_Required work_
(A) From the RAL operations report, extract the passage between "The following items" and "nodes - ongoing.", inclusive.
(B) Answer these questions using the RAL operations report:
(i) To which version is globus-gridftp-server being downgraded in the fix under test?
(ii) To how many LHCb batch jobs has the number currently been reduced?
(iii) On what date is the UPS maintenance planned?
(C) Write the next part of the RAL operations report, continuing after its final line.

_Exercise passage_
Current operational status and issues.

  • Gdss280 (CMSFarmRead) had showed FSProbe errors and was taken out of production on Thursday 19th August. As reported last week this server was returned to production on the morning of 15 Sep). The server again gave FSPROBE errors and was taken back out of production the next day (16th). 30 un-migrated files were lost. A review of the problems encountered will be followed up via a post mortem.
  • Problem using globus-url-copy doesn't work from CERN on to SL5 64bit disk servers at RAL. A fix (downgrading globus-gridftp-server from 1.10.1 to 1.8.1) is being tested on several servers.
  • Performance issues on Castor Disk Servers for LHCb: This is being kept under observation. We are normally running a maximum of 800 LHCb batch jobs and checking the job success rates. There was an operational problem over the weekend. the maximum number of jobs had been upped to 1000 and, on Sunday, when LHCb submitted a large amount of batch work the jobs showed very high failure rates. The number of LHCb batch jobs has been reduced (to 250 at present) while further investigations take place.
  • We are aware of and taking appropriate action regarding a recent Security alert.
  • As reported at previous meetings, one power supply (of two) for one of the (two) EMC disk arrays behind the LSC/FTS/3D services was moved to UPS power as a test if the electrical noise has been reduced sufficiently. The test is ongoing but some errors (roughly once/week) have been seen.
  • On Saturday 10th July transformer TX2 in R89 tripped. This transformer is the same one as tripped some months ago, and for which remedial work was undertaken. I had reported last week that the cause appeared to be related to temperature. However, further investigations suggest the cause is related to earth leakage detection. Two (of the four) transformers still require checking out as part of planned work following the first failure of TX2.

Declared in the GOC DB

  • Mon 27 - Wed 29 Sep: Castor upgrade on LHCb. (Still need to confirm arrangements for LHCb batch and file transfers). It is proposed that ahead of this outage we will:
    • Drain and turn off the CEs used by LHCb. (This will leave the other LHHCs with one CE each).
    • Drain out and stop LHCb tranfers in the FTS.

Advanced warning:

The following items remain to be scheduled/announced:

  • Weekend Power Outage in Atlas building 2/3 October. Plans well under way for the necessary moves to ensure continuity for any services still using equipment in the Atlas building.
  • Glite update on worker nodes - ongoing.
  • Wednesday 20th October (during LHC technical stop): UPS maintenance.

_Information given_
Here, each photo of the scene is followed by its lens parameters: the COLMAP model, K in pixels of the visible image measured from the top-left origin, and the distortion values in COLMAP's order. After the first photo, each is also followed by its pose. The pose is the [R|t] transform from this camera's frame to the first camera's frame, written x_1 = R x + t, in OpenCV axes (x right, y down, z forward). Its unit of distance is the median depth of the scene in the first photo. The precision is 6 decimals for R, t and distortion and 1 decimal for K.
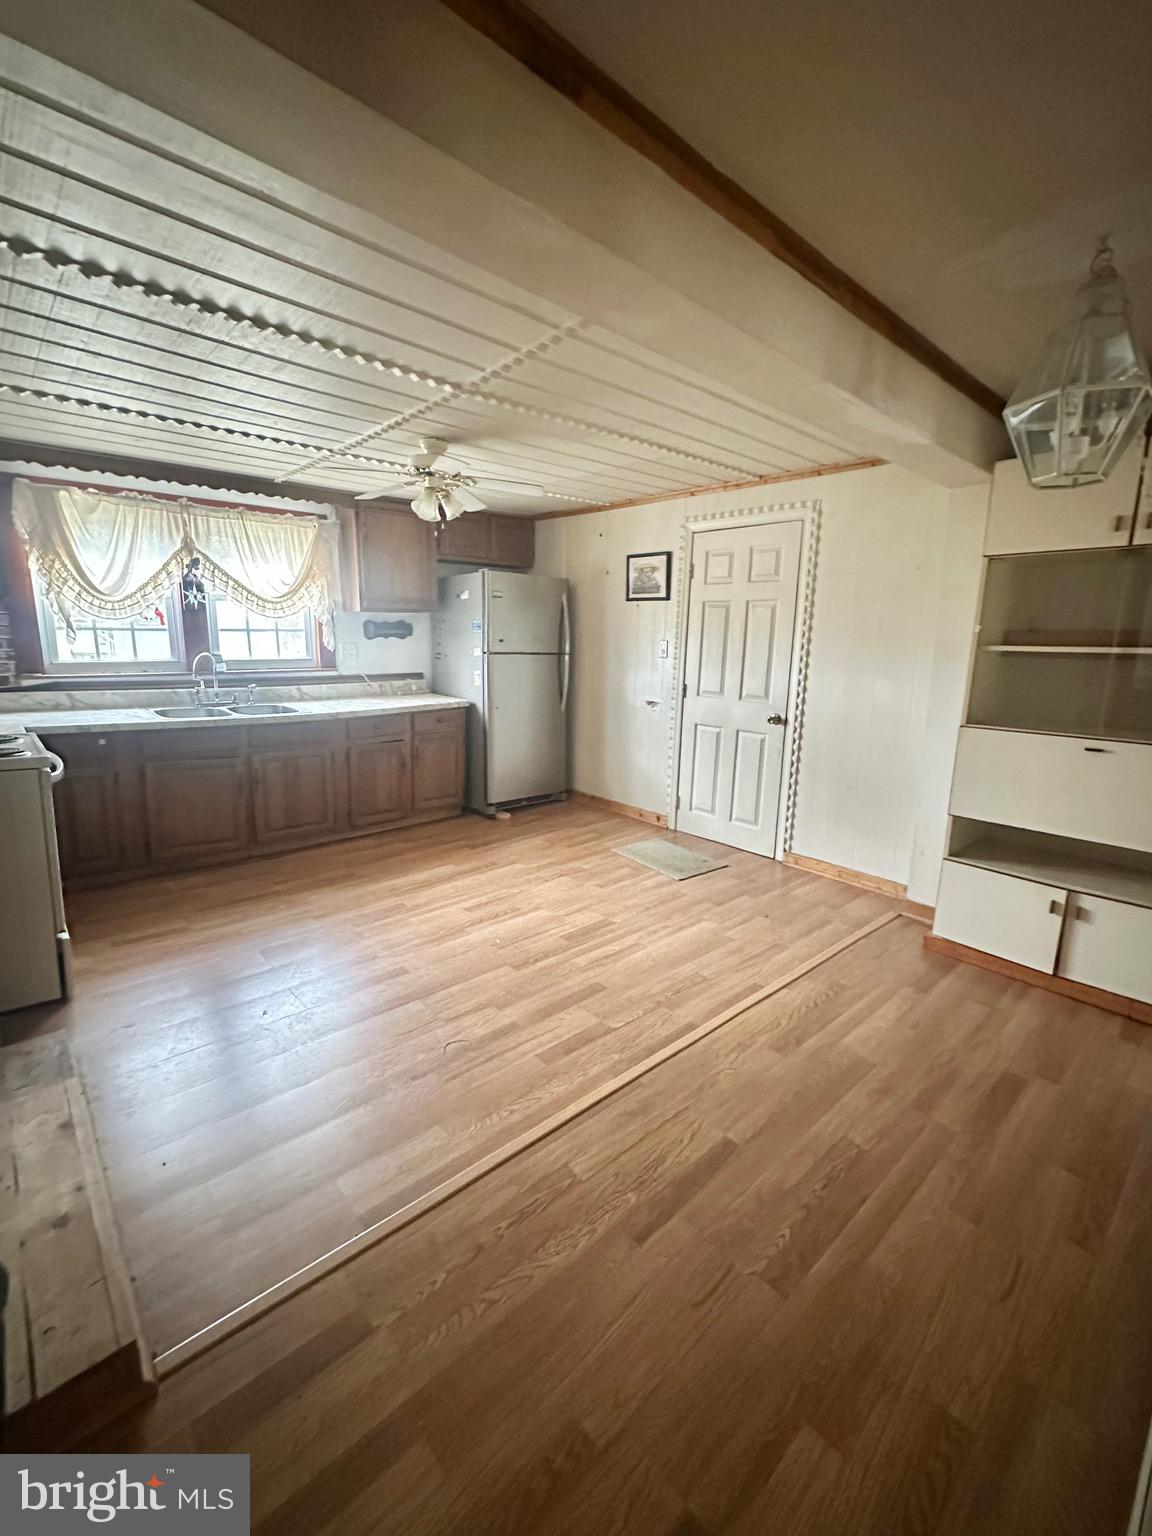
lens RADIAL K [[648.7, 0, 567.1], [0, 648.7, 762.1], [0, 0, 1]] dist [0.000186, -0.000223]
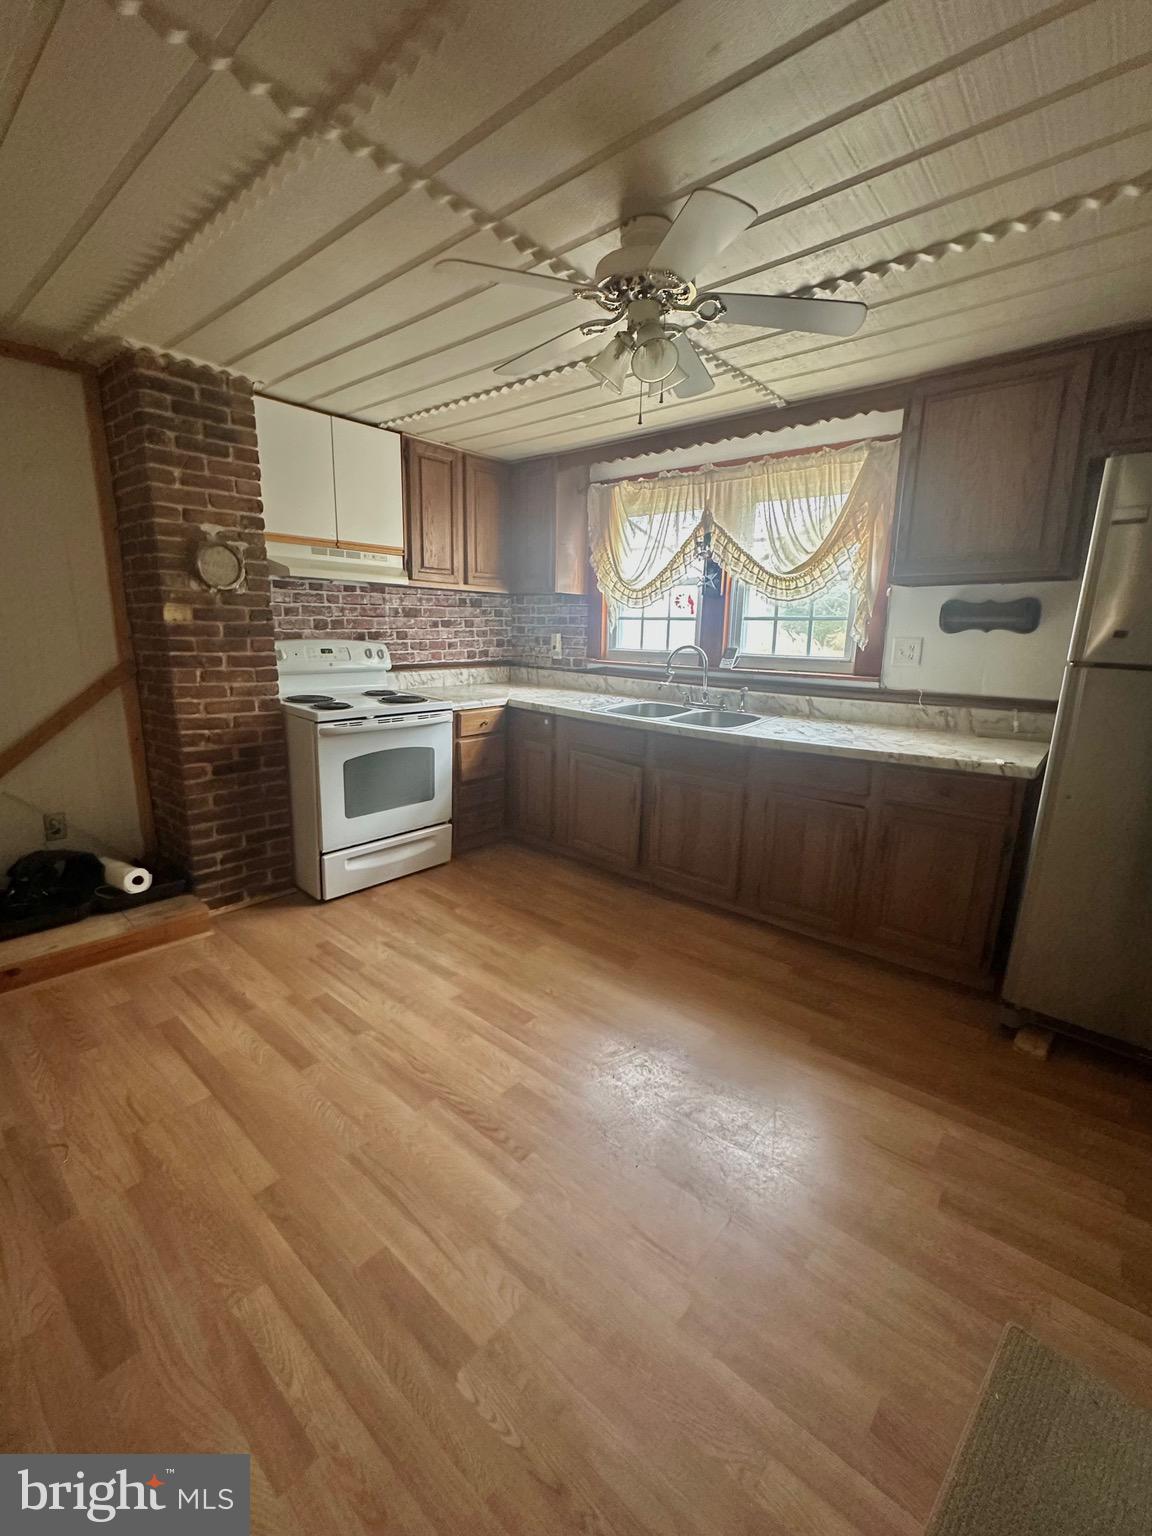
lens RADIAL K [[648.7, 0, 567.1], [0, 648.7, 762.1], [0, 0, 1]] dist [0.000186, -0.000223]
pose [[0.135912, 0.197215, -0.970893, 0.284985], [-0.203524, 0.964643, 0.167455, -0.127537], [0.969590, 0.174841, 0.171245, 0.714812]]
...
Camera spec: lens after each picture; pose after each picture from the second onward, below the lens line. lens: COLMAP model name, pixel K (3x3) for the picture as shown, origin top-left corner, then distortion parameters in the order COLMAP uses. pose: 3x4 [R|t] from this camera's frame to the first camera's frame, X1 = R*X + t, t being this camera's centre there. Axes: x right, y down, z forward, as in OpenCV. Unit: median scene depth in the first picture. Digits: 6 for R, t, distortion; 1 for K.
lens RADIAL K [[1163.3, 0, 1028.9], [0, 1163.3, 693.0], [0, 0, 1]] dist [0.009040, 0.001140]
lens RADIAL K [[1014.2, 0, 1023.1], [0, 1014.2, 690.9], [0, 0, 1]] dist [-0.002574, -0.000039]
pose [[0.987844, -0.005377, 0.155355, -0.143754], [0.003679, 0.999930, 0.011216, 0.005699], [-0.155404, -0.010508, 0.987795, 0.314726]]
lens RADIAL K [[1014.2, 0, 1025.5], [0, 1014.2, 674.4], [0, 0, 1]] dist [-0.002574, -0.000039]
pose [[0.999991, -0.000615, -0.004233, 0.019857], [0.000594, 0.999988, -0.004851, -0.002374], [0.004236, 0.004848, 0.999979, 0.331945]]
--
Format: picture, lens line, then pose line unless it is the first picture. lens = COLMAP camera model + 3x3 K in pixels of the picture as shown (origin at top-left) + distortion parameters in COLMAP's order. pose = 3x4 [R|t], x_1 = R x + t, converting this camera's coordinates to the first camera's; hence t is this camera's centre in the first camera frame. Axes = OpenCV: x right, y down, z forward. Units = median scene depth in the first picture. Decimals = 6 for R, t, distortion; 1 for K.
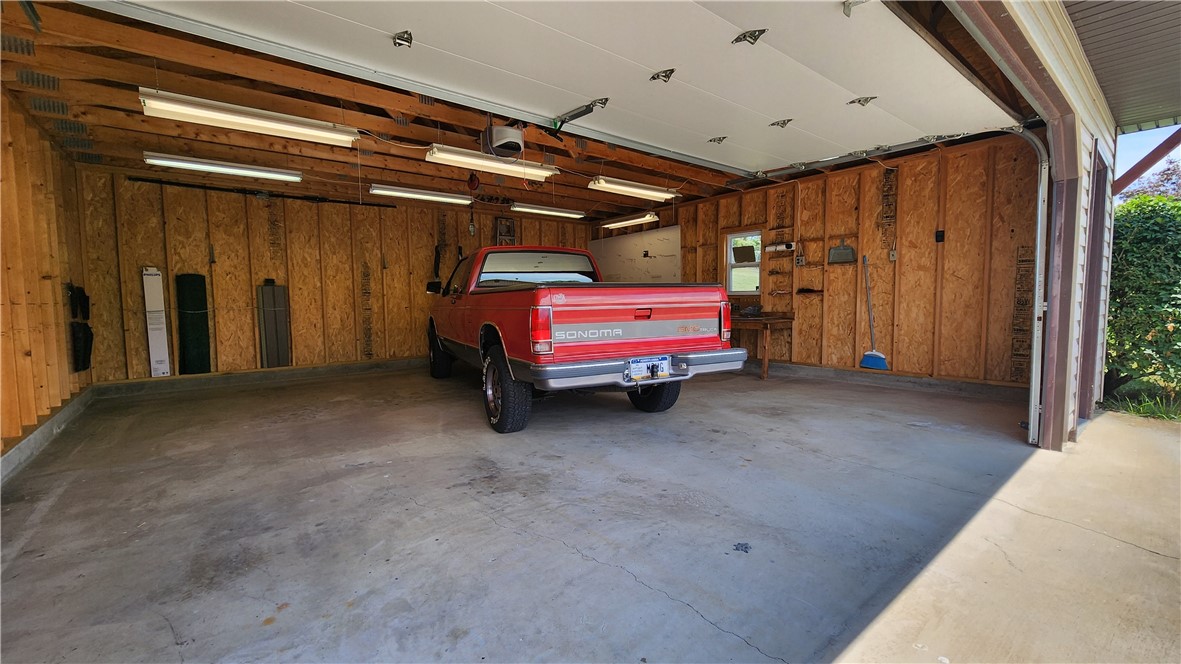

_Answer list_
(A)
The following items remain to be scheduled/announced:

  • Weekend Power Outage in Atlas building 2/3 October. Plans well under way for the necessary moves to ensure continuity for any services still using equipment in the Atlas building.
  • Glite update on worker nodes - ongoing.

(B)
(i) 1.8.1
(ii) 250
(iii) Wednesday 20th October, during the LHC technical stop

(C)
    • During next LHC technical stop (18-21 October): Probable checks on transformers.
  • Monday 13th December (just after LHC 2010 run ends): UPS test.
  • Castor Upgrade to 2.1.9.
    • Upgrade Gen (including ALICE) - during the week beginning 25 October
    • Upgrade CMS - during the week beginning 8 November
    • Upgrade ATLAS - during the week beginning 22 November

Entries in GOC DB starting between 15th and 22nd September 2010.

There was one unscheduled entry in the GOC DB for this last week. This was for the FTS service caused by hardware problems on the system that hosts the FTS agents.

Service Scheduled? Outage/At Risk Start End Duration Reason
lcgfts UNSCHEDULED OUTAGE 21/09/2010 10:00 21/09/2010 11:00 1 hour Retrospective outage for FTS. The FTS service at RAL failed during our scheduled outage and we had to swap the FTS service to a hot standby node. This took about 1 hour until 11:00 local time.
Whole Site SCHEDULED OUTAGE 21/09/2010 07:30 21/09/2010 10:00 2 hours and 30 minutes Outage declared for whole site while updates applied to site firewall.
lcgfts SCHEDULED OUTAGE 21/09/2010 06:30 21/09/2010 07:30 1 hour Drain of FTS ahead of outage on site for updates to firewall.
lcgce01, lcgce06, lcgce08, srm-atlas SCHEDULED AT_RISK 16/09/2010 10:00 16/09/2010 12:00 2 hours Atlas Castor instance and dependent services at risk while we change to using a local nameserver.
lcgce01, lcgce06, lcgce07, srm-cms SCHEDULED AT_RISK 15/09/2010 10:00 15/09/2010 12:00 2 hours CMS Castor instance and dependent services at risk while we change to using a local nameserver
lcgwms02 SCHEDULED OUTAGE 09/09/2010 15:00 15/09/2010 09:59 5 days, 18 hours and 59 minutes Maintenance and update (glite-WMS 3.1.29). Includes time for drain ahead of intervention.